Consigne 1
Dans le passage du texte sur la religion qui commence par « De même que » et se poursuit jusqu'à « de son histoire. », remplacez « rationalité » par « raison », puis réécrivez ce passage.

Texte source

* * * * * * * * *

Suivi

Remplace par "Un petit peu de lecture"


Postée par Coucou , Feb 10,1999,23:08 Index  Forum


- Jean Staune, Président de l'université interdisciplinaire de Paris

"SUITE"

"VOIR LA RELIGION AUTREMENT"

De même que la science aborde une troisième phase de son existence, où après une phase dominée par le côté magique et mystérieux du monde et une phase où tout paraissait explicable rationnellement à partir de notre niveau de réalité immergé dans le temps, l'espace, l'énergie et la matière, elle retrouve une certaine subtilité du réel sans renoncer aux acquis de la rationalité, de même la religion aborde elle aussi une troisième phase de son histoire.

D'abord ce fut, pendant des millénaires, la période littérale. On croyait littéralement ce que disaient les textes sacrés sur la création du monde, le sens de la vie, le devenir de l'homme après la mort. Tout était vrai puisque tout venait de Dieu ou d'un autre niveau de réalité. C'était l'époque où l'on calculait que le monde avait été créé en 4 000 av. J.-C. (un 27 octobre !).

Puis, de Copernic à nos jours, on a lentement découvert la fausseté de toutes ces interprétations littérales. Les textes sacrés sont alors apparus comme de simples mythes, ou au mieux comme des textes inspirés décrivant la nature de la condition humaine. Dans une telle vision, que partage l'aile la plus avancée des théologiens actuels, Dieu est en option. On peut toujours penser qu'il existe, mais il n'y a là aucune nécessité, toutes les religions, tous les textes sacrés peuvent être issus du génie humain et non d'une révélation divine. Beaucoup d'hommes d'Église adoptent consciemment ou inconsciemment une telle position, tout simplement parce qu'ils pensent qu'il n'y a pas d'autre position possible qui soit compatible avec nos connaissances actuelles. Exactement comme Jean-Pierre Changeux pense que la conscience ne peut être que neuronale, ou comme Dawkins pense que seul le hasard peut agir sur l'évolution. Parce qu'ils ne peuvent simplement pas imaginer comment il pourrait en être autrement !

Mais voilà qu'une troisième phase se profile à l'horizon.

On peut définir ainsi la question essentielle concernant toutes les religions : soit

A) Toutes les religions ont été inventées par l'homme pour faire face à sa peur de la mort et de l'inconnu. L'homme désire être aimé, retrouver les êtres qui lui sont chers et qu'il a perdus, vivre éternellement hors de toute souffrance. C'est pourquoi tant de religions disent qu'il existe un Dieu qui nous aime et que nous pouvons connaître une vie éternelle dans la félicité en retrouvant en plus ceux que nous avons aimés sur Terre. Bien sûr tout cela est trop beau pour être vrai, il s'agit d'une projection de nos espoirs.

B) Toutes les religions contiennent des informations véritables sur la destinée de l'homme, le sens de sa vie et de l'existence de l'univers.

Chaque religion est conditionnée par l'époque à laquelle elle est apparue et la société où elle s'est développée. Mais aucune religion n'est totalement humaine. Que ce soit par rêve, révélations, apparitions, intuitions (peu importe), toutes ont intégré des informations en provenance d'un autre niveau de réalité, des informations qui ne sont pas d'origine humaine, même si elles sont passées par le filtre que constituent des cerveaux et des langages humains, et qui concernent des questions fondamentales. Mais à cause du filtre, ces informations ne peuvent jamais exister sous une forme littérale, elles doivent être retrouvées derrière les apparences.

* * * * * * * * *

Données
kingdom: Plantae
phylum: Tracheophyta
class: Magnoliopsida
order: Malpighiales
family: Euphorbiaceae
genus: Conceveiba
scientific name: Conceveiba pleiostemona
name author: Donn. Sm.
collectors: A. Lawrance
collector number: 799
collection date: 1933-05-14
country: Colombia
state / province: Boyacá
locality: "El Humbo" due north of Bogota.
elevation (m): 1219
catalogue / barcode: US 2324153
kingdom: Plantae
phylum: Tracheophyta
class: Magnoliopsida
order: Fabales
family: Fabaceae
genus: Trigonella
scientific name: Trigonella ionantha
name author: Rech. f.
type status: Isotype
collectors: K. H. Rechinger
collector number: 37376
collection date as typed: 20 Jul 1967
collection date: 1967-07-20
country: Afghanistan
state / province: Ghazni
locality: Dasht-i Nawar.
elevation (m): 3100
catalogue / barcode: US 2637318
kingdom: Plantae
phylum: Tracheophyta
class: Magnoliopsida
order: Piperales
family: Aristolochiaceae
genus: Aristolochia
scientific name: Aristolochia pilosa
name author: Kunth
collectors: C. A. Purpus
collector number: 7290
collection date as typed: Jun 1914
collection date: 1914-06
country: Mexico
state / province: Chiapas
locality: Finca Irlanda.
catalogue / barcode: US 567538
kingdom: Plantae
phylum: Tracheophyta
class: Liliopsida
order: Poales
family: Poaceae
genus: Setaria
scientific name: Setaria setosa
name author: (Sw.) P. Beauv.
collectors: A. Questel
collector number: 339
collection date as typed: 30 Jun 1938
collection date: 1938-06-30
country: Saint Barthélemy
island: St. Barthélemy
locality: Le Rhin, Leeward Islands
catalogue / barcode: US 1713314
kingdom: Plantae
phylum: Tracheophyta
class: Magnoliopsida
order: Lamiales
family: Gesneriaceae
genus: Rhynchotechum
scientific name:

* * * * * * * * *

Consigne 2
Recopiez sans rien changer les lignes de la liste, de la ligne qui contient « order: Malpighiales » jusqu'à celle qui contient « collectors: A. Questel », toutes deux incluses.

Réponse attendue 1
De même que la science aborde une troisième phase de son existence, où après une phase dominée par le côté magique et mystérieux du monde et une phase où tout paraissait explicable rationnellement à partir de notre niveau de réalité immergé dans le temps, l'espace, l'énergie et la matière, elle retrouve une certaine subtilité du réel sans renoncer aux acquis de la raison, de même la religion aborde elle aussi une troisième phase de son histoire.

Réponse attendue 2
order: Malpighiales
family: Euphorbiaceae
genus: Conceveiba
scientific name: Conceveiba pleiostemona
name author: Donn. Sm.
collectors: A. Lawrance
collector number: 799
collection date: 1933-05-14
country: Colombia
state / province: Boyacá
locality: "El Humbo" due north of Bogota.
elevation (m): 1219
catalogue / barcode: US 2324153
kingdom: Plantae
phylum: Tracheophyta
class: Magnoliopsida
order: Fabales
family: Fabaceae
genus: Trigonella
scientific name: Trigonella ionantha
name author: Rech. f.
type status: Isotype
collectors: K. H. Rechinger
collector number: 37376
collection date as typed: 20 Jul 1967
collection date: 1967-07-20
country: Afghanistan
state / province: Ghazni
locality: Dasht-i Nawar.
elevation (m): 3100
catalogue / barcode: US 2637318
kingdom: Plantae
phylum: Tracheophyta
class: Magnoliopsida
order: Piperales
family: Aristolochiaceae
genus: Aristolochia
scientific name: Aristolochia pilosa
name author: Kunth
collectors: C. A. Purpus
collector number: 7290
collection date as typed: Jun 1914
collection date: 1914-06
country: Mexico
state / province: Chiapas
locality: Finca Irlanda.
catalogue / barcode: US 567538
kingdom: Plantae
phylum: Tracheophyta
class: Liliopsida
order: Poales
family: Poaceae
genus: Setaria
scientific name: Setaria setosa
name author: (Sw.) P. Beauv.
collectors: A. Questel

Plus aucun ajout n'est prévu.